**Provided entries**
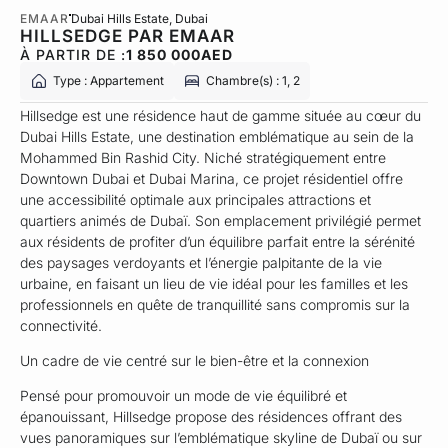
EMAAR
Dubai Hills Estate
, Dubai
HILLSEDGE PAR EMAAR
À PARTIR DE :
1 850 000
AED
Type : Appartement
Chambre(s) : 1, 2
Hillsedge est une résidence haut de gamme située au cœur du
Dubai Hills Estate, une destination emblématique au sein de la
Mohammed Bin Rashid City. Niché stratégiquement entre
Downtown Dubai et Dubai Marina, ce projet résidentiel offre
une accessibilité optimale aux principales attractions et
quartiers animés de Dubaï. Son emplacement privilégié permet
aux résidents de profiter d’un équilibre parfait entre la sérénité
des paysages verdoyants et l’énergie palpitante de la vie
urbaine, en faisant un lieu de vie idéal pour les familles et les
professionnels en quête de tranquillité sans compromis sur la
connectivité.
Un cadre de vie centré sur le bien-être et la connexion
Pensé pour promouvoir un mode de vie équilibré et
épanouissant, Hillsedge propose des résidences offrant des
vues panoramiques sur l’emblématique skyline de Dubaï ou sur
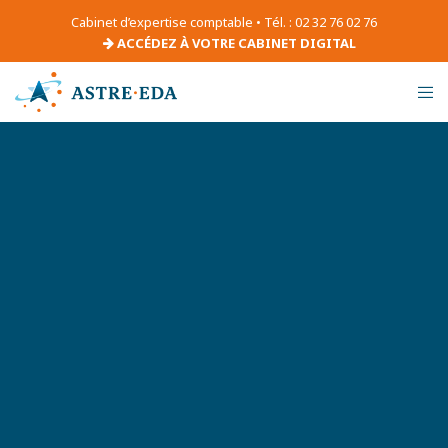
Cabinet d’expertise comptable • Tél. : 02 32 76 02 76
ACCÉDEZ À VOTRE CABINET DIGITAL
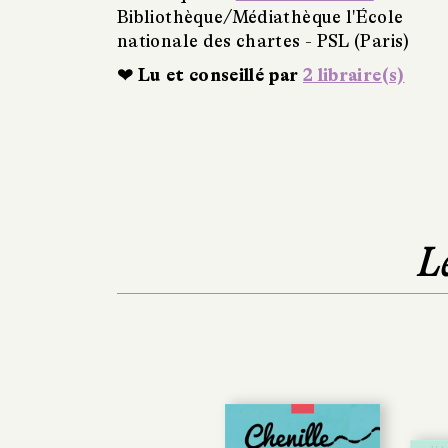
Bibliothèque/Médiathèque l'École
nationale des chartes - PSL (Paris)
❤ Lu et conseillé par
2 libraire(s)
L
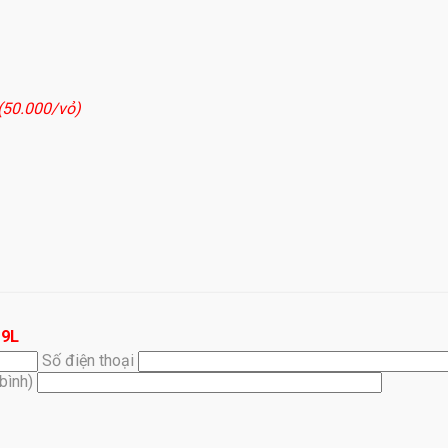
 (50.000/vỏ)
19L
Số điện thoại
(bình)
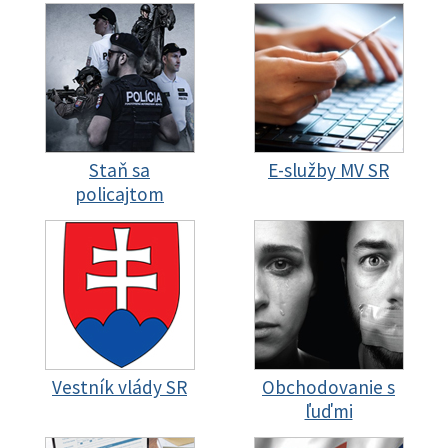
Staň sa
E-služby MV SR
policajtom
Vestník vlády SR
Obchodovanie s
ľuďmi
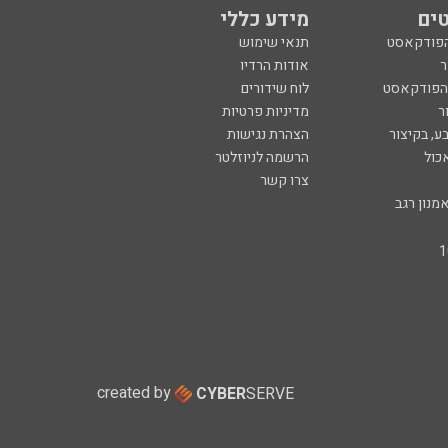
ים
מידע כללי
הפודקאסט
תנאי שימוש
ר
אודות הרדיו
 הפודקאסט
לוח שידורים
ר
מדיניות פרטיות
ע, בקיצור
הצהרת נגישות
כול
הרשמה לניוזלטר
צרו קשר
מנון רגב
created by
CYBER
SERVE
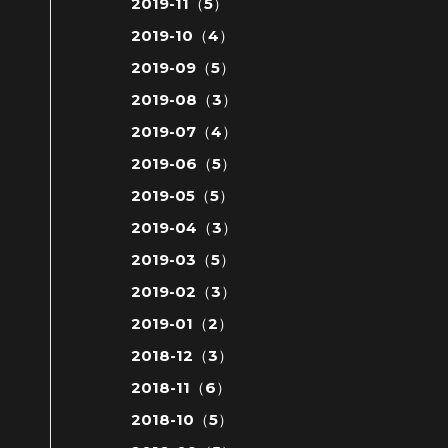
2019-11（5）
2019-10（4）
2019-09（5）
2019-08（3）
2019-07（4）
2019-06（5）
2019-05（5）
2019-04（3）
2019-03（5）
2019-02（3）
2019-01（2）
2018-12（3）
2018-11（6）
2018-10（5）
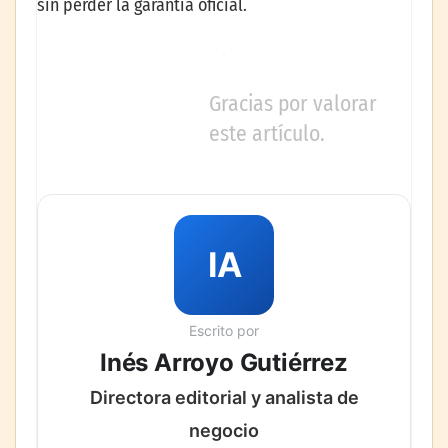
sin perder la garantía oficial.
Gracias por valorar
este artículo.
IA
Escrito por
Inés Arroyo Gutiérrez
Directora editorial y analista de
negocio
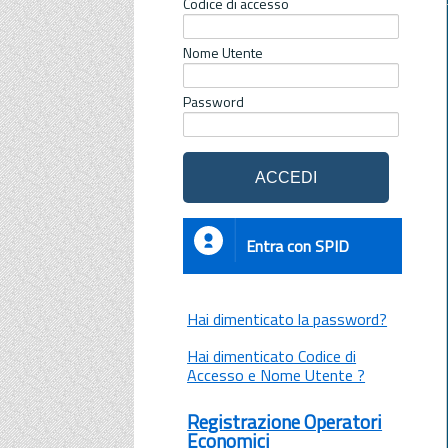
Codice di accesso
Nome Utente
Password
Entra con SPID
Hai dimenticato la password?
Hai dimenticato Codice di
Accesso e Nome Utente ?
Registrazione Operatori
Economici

**Task objective**
Strip out the images, then output the records above word for word.

**Response area**
EMAAR
Dubai Hills Estate
, Dubai
HILLSEDGE PAR EMAAR
À PARTIR DE :
1 850 000
AED
Type : Appartement
Chambre(s) : 1, 2
Hillsedge est une résidence haut de gamme située au cœur du
Dubai Hills Estate, une destination emblématique au sein de la
Mohammed Bin Rashid City. Niché stratégiquement entre
Downtown Dubai et Dubai Marina, ce projet résidentiel offre
une accessibilité optimale aux principales attractions et
quartiers animés de Dubaï. Son emplacement privilégié permet
aux résidents de profiter d’un équilibre parfait entre la sérénité
des paysages verdoyants et l’énergie palpitante de la vie
urbaine, en faisant un lieu de vie idéal pour les familles et les
professionnels en quête de tranquillité sans compromis sur la
connectivité.
Un cadre de vie centré sur le bien-être et la connexion
Pensé pour promouvoir un mode de vie équilibré et
épanouissant, Hillsedge propose des résidences offrant des
vues panoramiques sur l’emblématique skyline de Dubaï ou sur
Cabinet d’expertise comptable • Tél. : 02 32 76 02 76
ACCÉDEZ À VOTRE CABINET DIGITAL
Bibliothèque/Médiathèque l'École
nationale des chartes - PSL (Paris)
❤ Lu et conseillé par
2 libraire(s)
L
 (50.000/vỏ)
19L
Số điện thoại
(bình)
Staň sa
E-služby MV SR
policajtom
Vestník vlády SR
Obchodovanie s
ľuďmi
ים
מידע כללי
הפודקאסט
תנאי שימוש
ר
אודות הרדיו
 הפודקאסט
לוח שידורים
ר
מדיניות פרטיות
ע, בקיצור
הצהרת נגישות
כול
הרשמה לניוזלטר
צרו קשר
מנון רגב
created by
CYBER
SERVE
2019-11（5）
2019-10（4）
2019-09（5）
2019-08（3）
2019-07（4）
2019-06（5）
2019-05（5）
2019-04（3）
2019-03（5）
2019-02（3）
2019-01（2）
2018-12（3）
2018-11（6）
2018-10（5）
sin perder la garantía oficial.
Gracias por valorar
este artículo.
IA
Escrito por
Inés Arroyo Gutiérrez
Directora editorial y analista de
negocio
Codice di accesso
Nome Utente
Password
Entra con SPID
Hai dimenticato la password?
Hai dimenticato Codice di
Accesso e Nome Utente ?
Registrazione Operatori
Economici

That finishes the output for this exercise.